Beberapa lembaga internasional telah mengeluarkan laporan revisi pertumbuhan ekonomi tahun 2017. Asian Development Bank (ADB) mempertahankan proyeksi pertumbuhan ekonomi Indonesia sebesar 5.1 persen, sedangkan International Monetary Fund (IMF) menaikkan proyeksi pertumbuhan ekonomi menjadi 5.2 persen. Menariknya, revisi pertumbuhan ekonomi ini dikaitkan dengan isu konsumsi masyarakat yang bergulir beberapa bulan terakhir.
Menurut revisi proyeksi pertumbuhan ekonomi ADB (2017), setengah tahun ini, konsumsi rumah tangga sebagai penyumbang terbesar pertumbuhan ekonomi ada di tingkat 4.9 persen.
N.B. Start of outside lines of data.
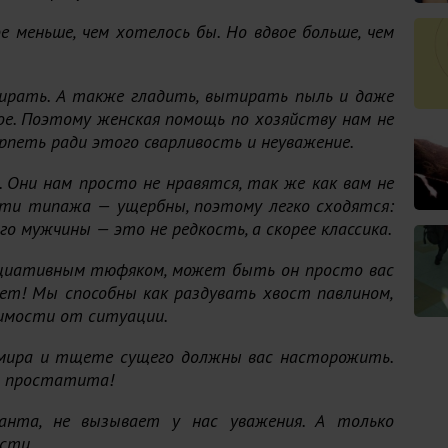
 меньше, чем хотелось бы. Но вдвое больше, чем
тирать. А также гладить, вытирать пыль и даже
е. Поэтому женская помощь по хозяйству нам не
рпеть ради этого сварливость и неуважение.
 Они нам просто не нравятся, так же как вам не
эти типажа — ущербны, поэтому легко сходятся:
го мужчины — это не редкость, а скорее классика.
ициативным тюфяком, может быть он просто вас
ает! Мы способны как раздувать хвост павлином,
симости от ситуации.
х мира и тщете сущего должны вас насторожить.
м простатита!
ианта, не вызывает у нас уважения. А только
ости.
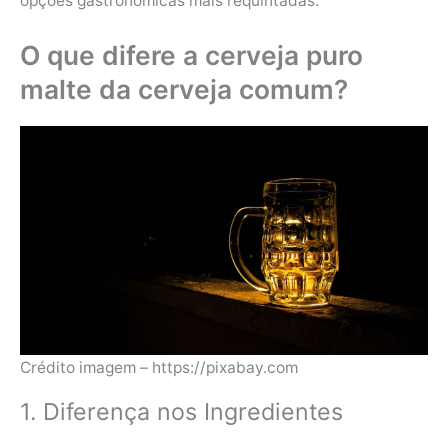
opções gastronômicas mais requintadas.
O que difere a cerveja puro
malte da cerveja comum?
Crédito imagem – https://pixabay.com
1. Diferença nos Ingredientes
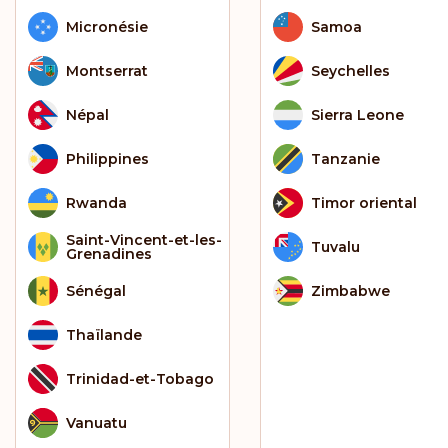
Micronésie
Samoa
Montserrat
Seychelles
Népal
Sierra Leone
Philippines
Tanzanie
Rwanda
Timor oriental
Saint-Vincent-et-les-
Tuvalu
Grenadines
Sénégal
Zimbabwe
Thaïlande
Trinidad-et-Tobago
Vanuatu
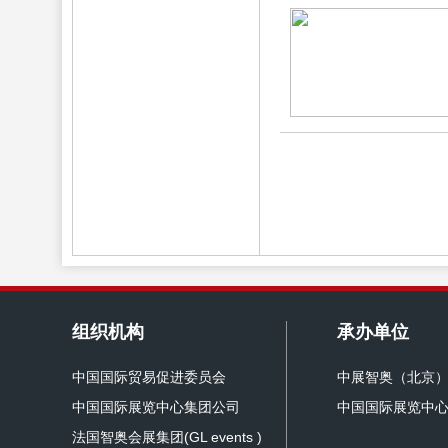
组织机构
承办单位
中国国际贸易促进委员会
中展智奥（北京
中国国际展览中心集团公司
中国国际展览中
法国智奥会展集团(GL events )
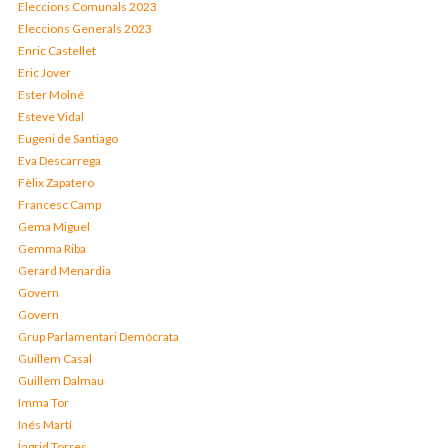
Eleccions Comunals 2023
Eleccions Generals 2023
Enric Castellet
Eric Jover
Ester Molné
Esteve Vidal
Eugeni de Santiago
Eva Descarrega
Fèlix Zapatero
Francesc Camp
Gema Miguel
Gemma Riba
Gerard Menardia
Govern
Govern
Grup Parlamentari Demòcrata
Guillem Casal
Guillem Dalmau
Imma Tor
Inés Martí
Íngrid Torres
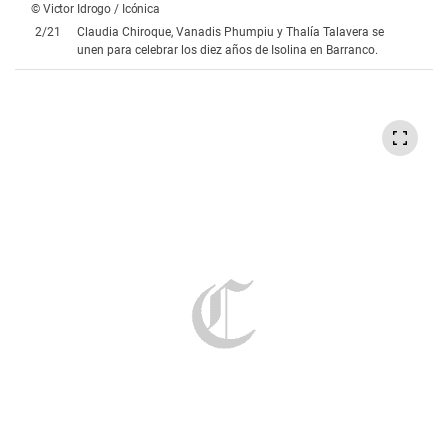
© Victor Idrogo / Icónica
2
/
21
Claudia Chiroque, Vanadis Phumpiu y Thalía Talavera se
unen para celebrar los diez años de Isolina en Barranco.
© Victor Idrogo / Icónica
3
/
21
Maru Forsyth, Lorena Ferro y Lu del Solar en el lanzamiento de
Body Glow System, sistema de belleza con tecnología de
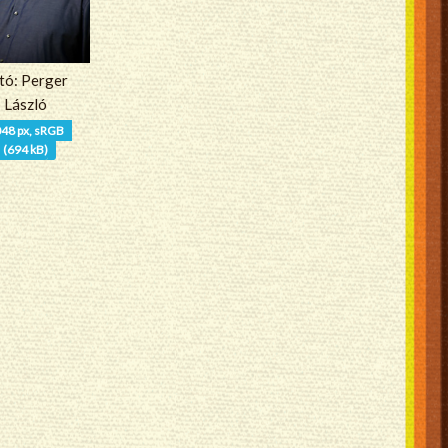
tó: Perger
László
48 px, sRGB
(694 kB)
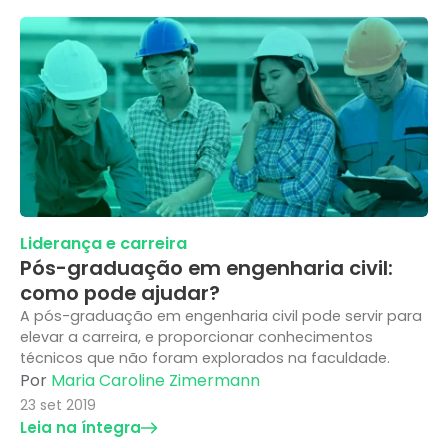
Liderança e carreira
Pós-graduação em engenharia civil:
como pode ajudar?
A pós-graduação em engenharia civil pode servir para
elevar a carreira, e proporcionar conhecimentos
técnicos que não foram explorados na faculdade.
Por
Maria Caroline Zimermann
23 set 2019
Leia na íntegra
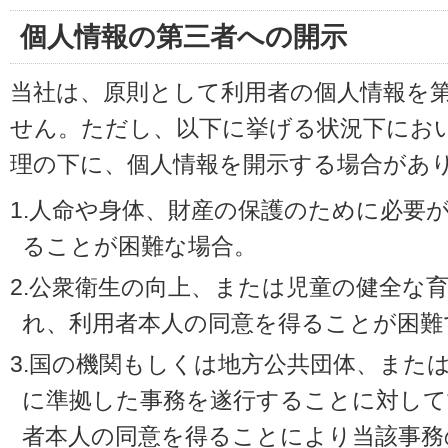
個人情報の第三者への開示
当社は、原則として利用者の個人情報を
せん。ただし、以下に挙げる状況下にお
理の下に、個人情報を開示する場合があ
1.人命や身体、財産の保護のために必要
ることが困難な場合。
2.公衆衛生の向上、または児童の健全な
れ、利用者本人の同意を得ることが困難
3.国の機関もしくは地方公共団体、また
に準拠した事務を遂行することに対して
者本人の同意を得ることにより当該事務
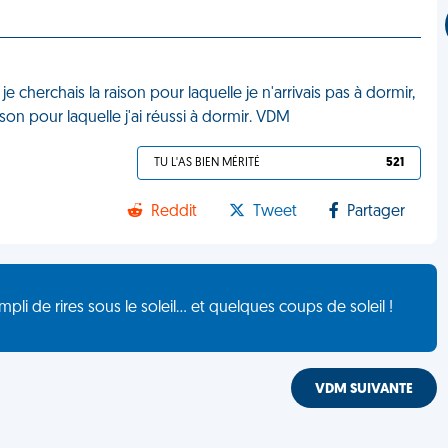
cherchais la raison pour laquelle je n'arrivais pas à dormir,
son pour laquelle j'ai réussi à dormir. VDM
TU L'AS BIEN MÉRITÉ
521
Reddit
Tweet
Partager
de rires sous le soleil... et quelques coups de soleil !
VDM SUIVANTE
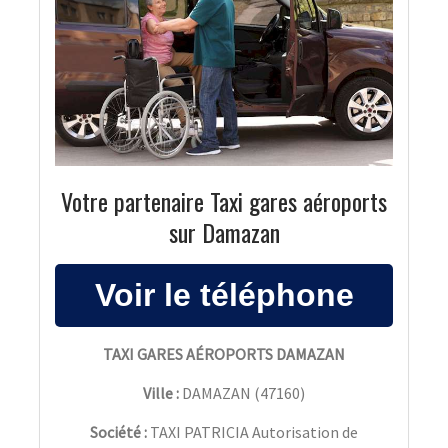
Votre partenaire Taxi gares aéroports
sur Damazan
TAXI GARES AÉROPORTS DAMAZAN
Ville :
DAMAZAN
(
47160
)
Société :
TAXI PATRICIA Autorisation de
Angka ini mengalami penurunan dibandingkan tahun 2016.
Tanda-tanda pelemahan konsumsi sudah terasa sejak tahun 2016 lalu, karena pada masa lebaran tahun 2016 tingkat inflasi turun dibandingkan tahun 2015. Bahkan, tingkat inflasi lebaran tahun 2017, hanya berada di kisaran 3.8 persen. Jika dibandingkan tingkat inflasi lebaran tahun 2016 sebesar 3.2 persen, maka inflasi tidak berbeda jauh. Beberapa ekonom menyebutkan, tingkat inflasi yang rendah menunjukkan melemahnya daya beli dari masyarakat
Dalam menganalis rendahnya daya beli masyarakat, terdapat dua faktor yang harus dipertimbangkan: pola pengeluaran-konsumsi masyarakat Indonesia dan kontribusi pengeluaran dari masing-masing kelas pendapatan. Dalam hal ini, analisis data mikro dapat memberikan gambaran lebih jelas tentang perubahan yang terjadi.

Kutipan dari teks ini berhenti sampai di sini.